What is needed: What lines of the material below hold the string "index"? Copy them out.
-----
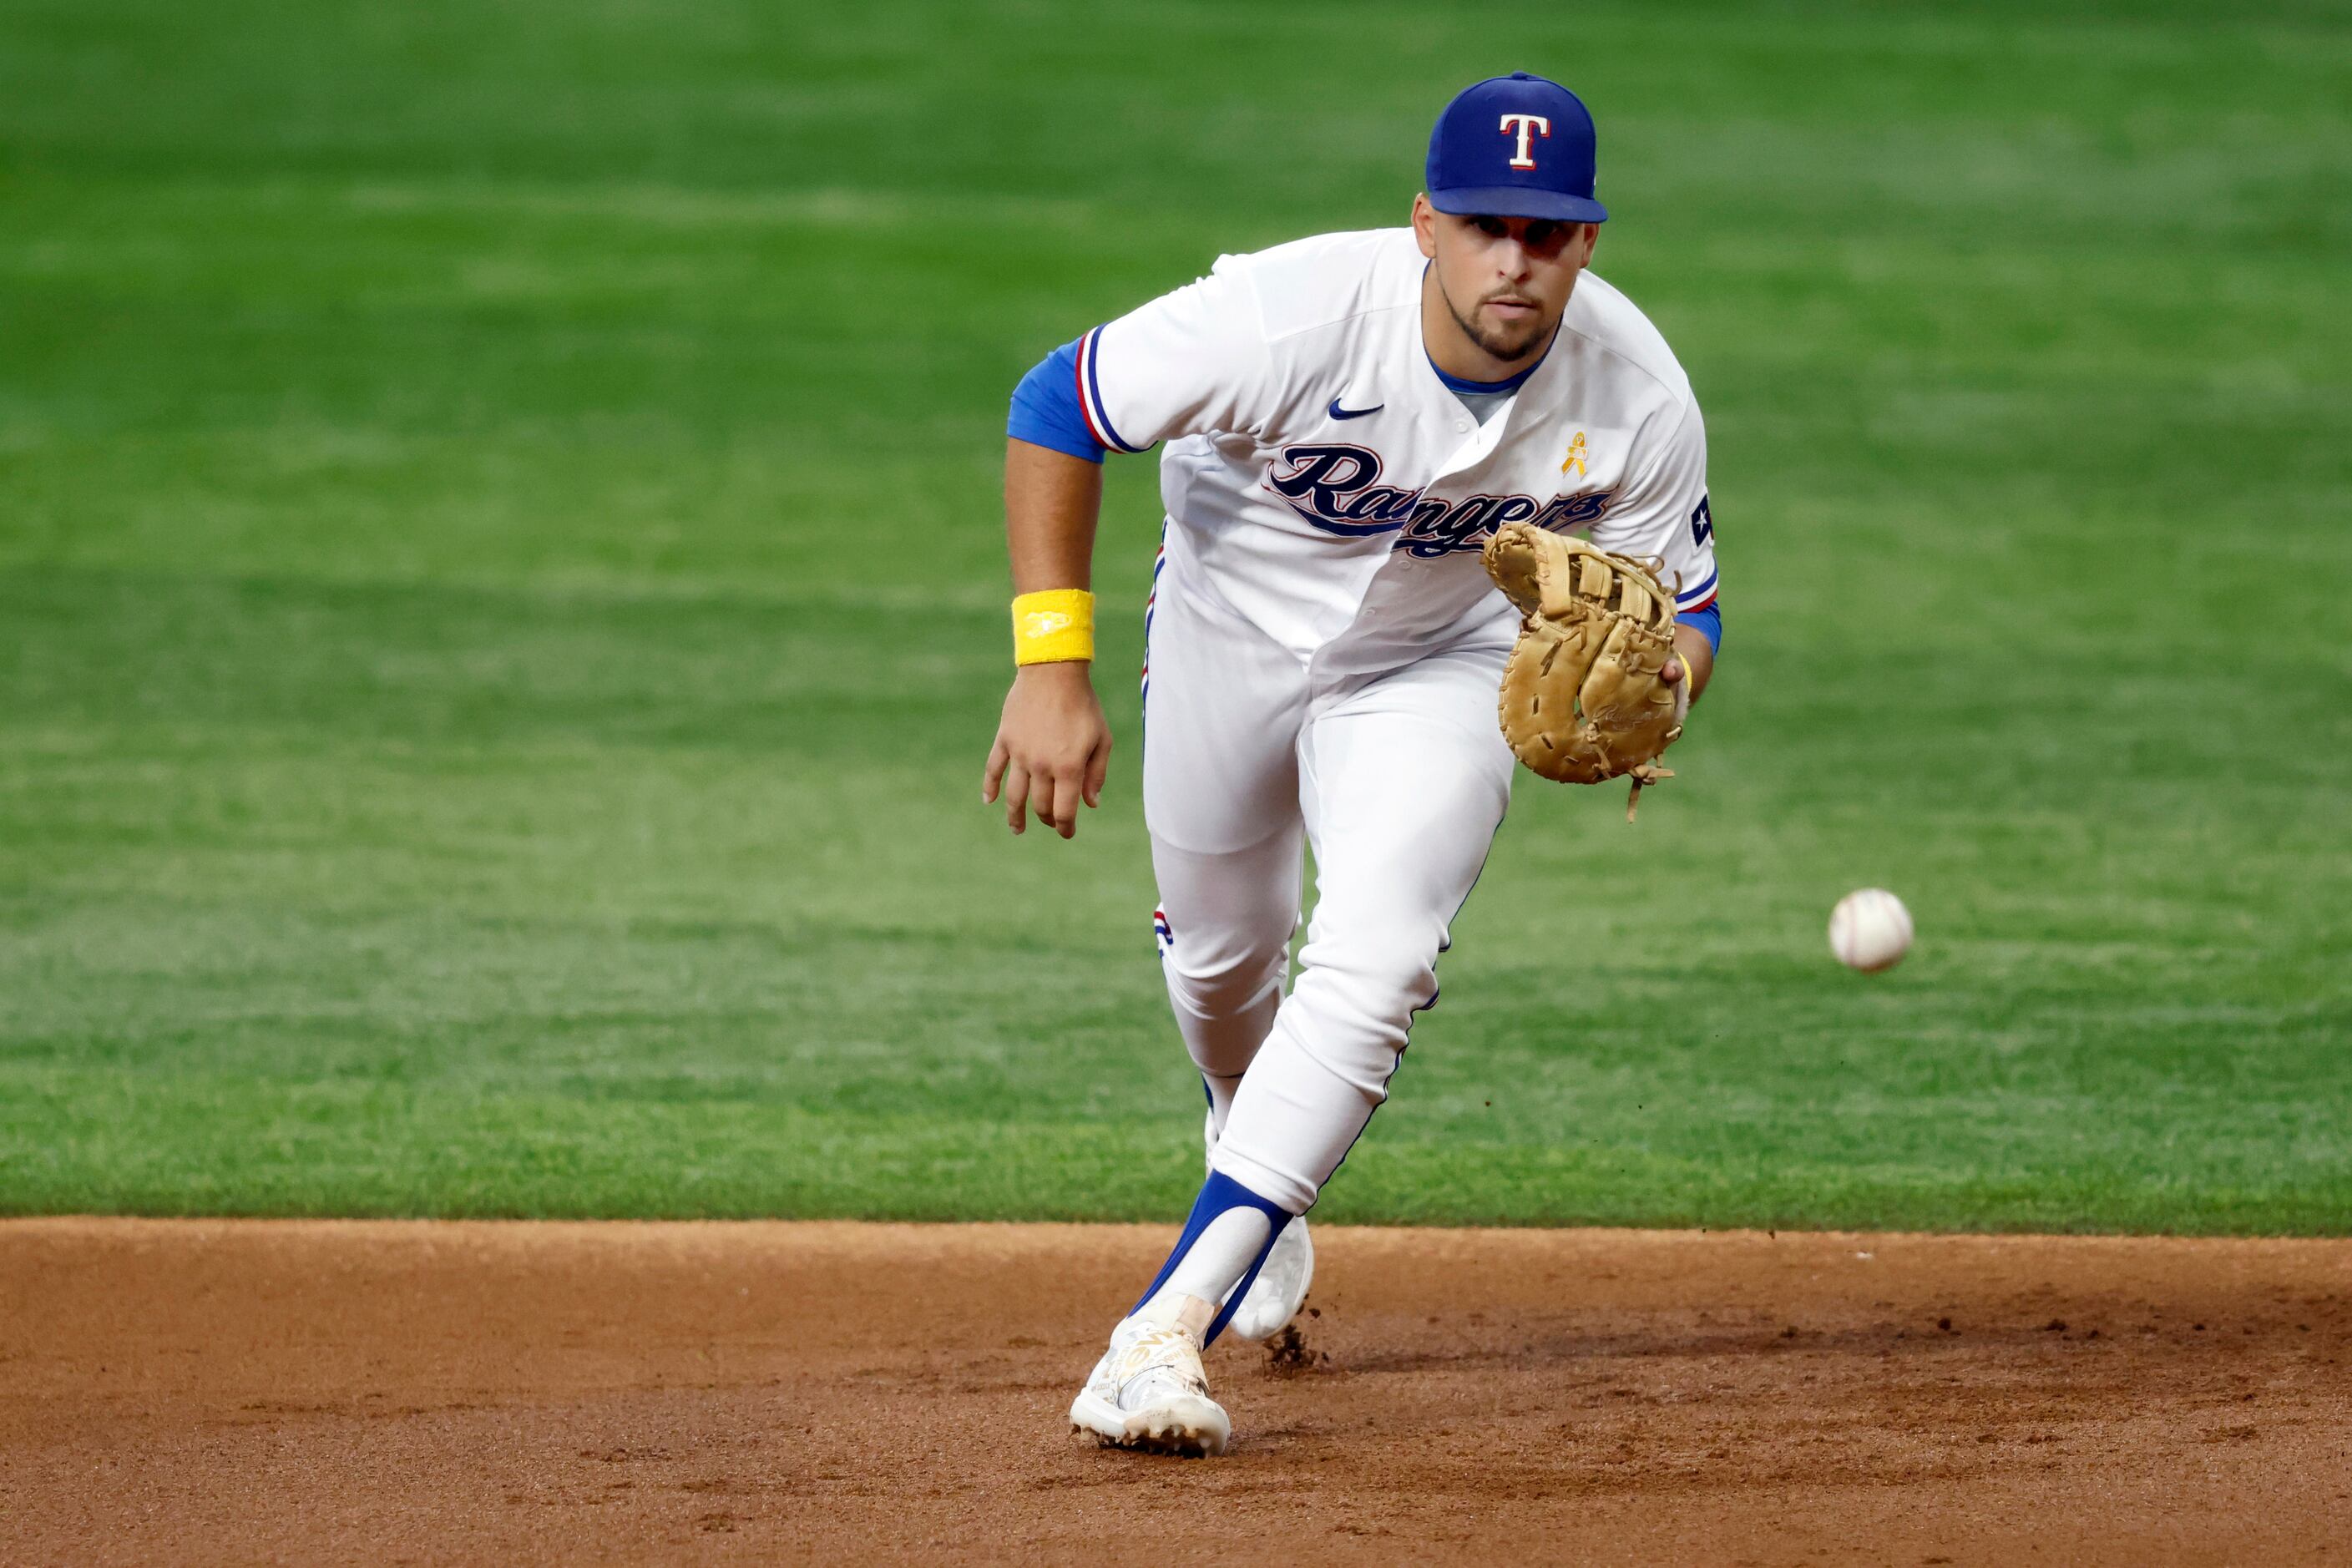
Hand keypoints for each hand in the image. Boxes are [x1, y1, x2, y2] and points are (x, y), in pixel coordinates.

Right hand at [982, 662, 1111, 838]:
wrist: (1054, 672)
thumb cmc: (1084, 705)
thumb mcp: (1102, 739)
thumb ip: (1097, 774)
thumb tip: (1091, 804)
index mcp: (1069, 767)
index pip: (1064, 810)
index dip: (1066, 827)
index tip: (1068, 832)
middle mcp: (1042, 765)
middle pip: (1040, 805)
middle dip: (1047, 818)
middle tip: (1051, 821)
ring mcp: (1020, 753)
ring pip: (1015, 795)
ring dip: (1015, 816)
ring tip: (1017, 829)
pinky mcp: (1005, 739)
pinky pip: (993, 769)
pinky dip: (989, 787)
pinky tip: (989, 800)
-----
Answer to this exercise:
index mcp: (1069, 767)
index pip: (1064, 810)
index dip: (1066, 827)
index tip: (1068, 832)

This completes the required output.